**Aim of the exercise**
Check each line below for the word "moveTo" and give the count alone.

Stored records

:::

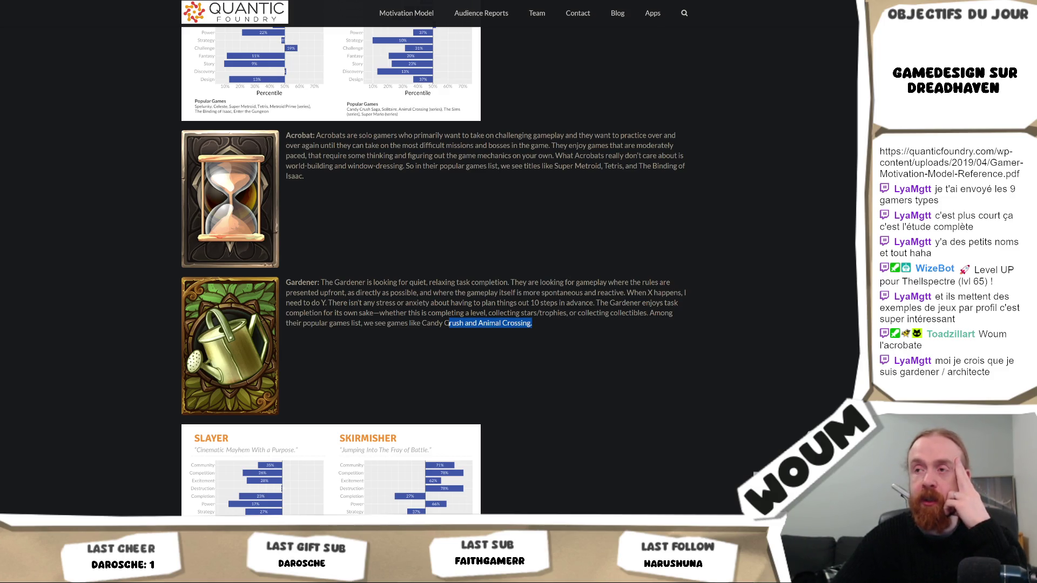
pyautogui.scroll(-3, 414, 316)
pyautogui.scroll(-2, 414, 317)
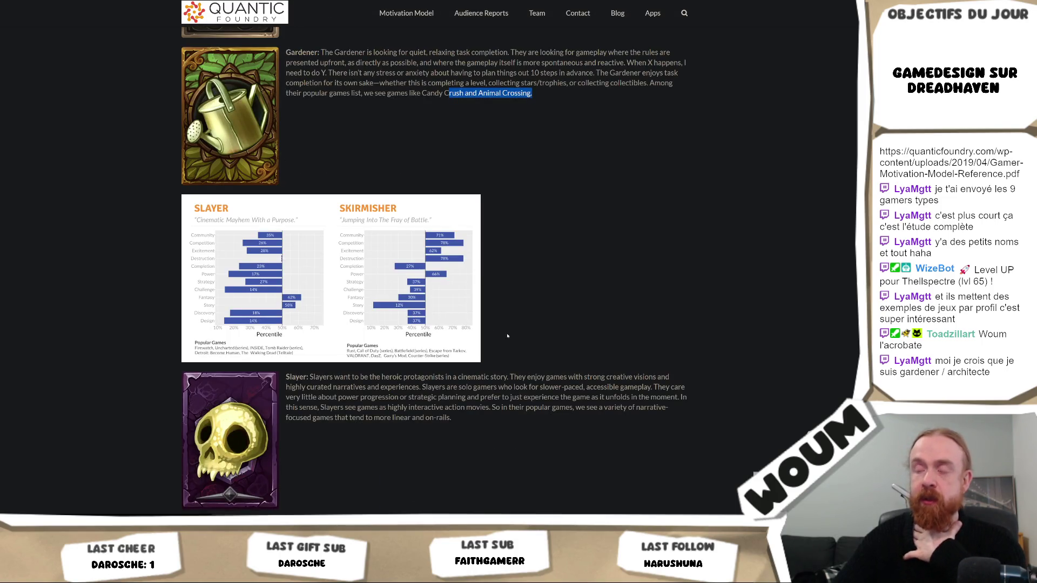
pyautogui.scroll(-2, 533, 338)
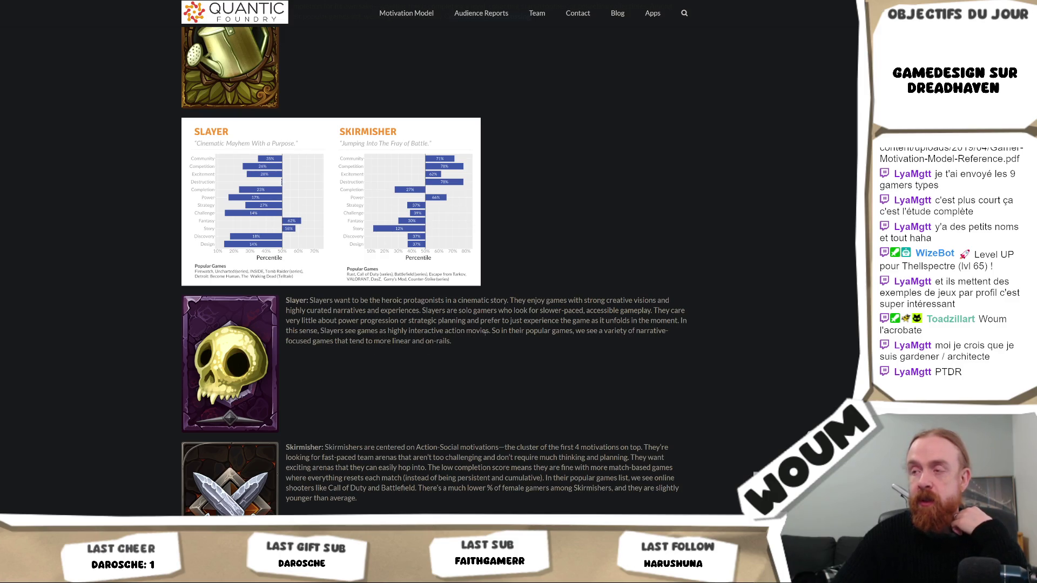
pyautogui.moveTo(452, 342)
pyautogui.mouseDown()
pyautogui.moveTo(292, 318)
pyautogui.moveTo(286, 300)
pyautogui.mouseUp()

:::

**Exercise result**
3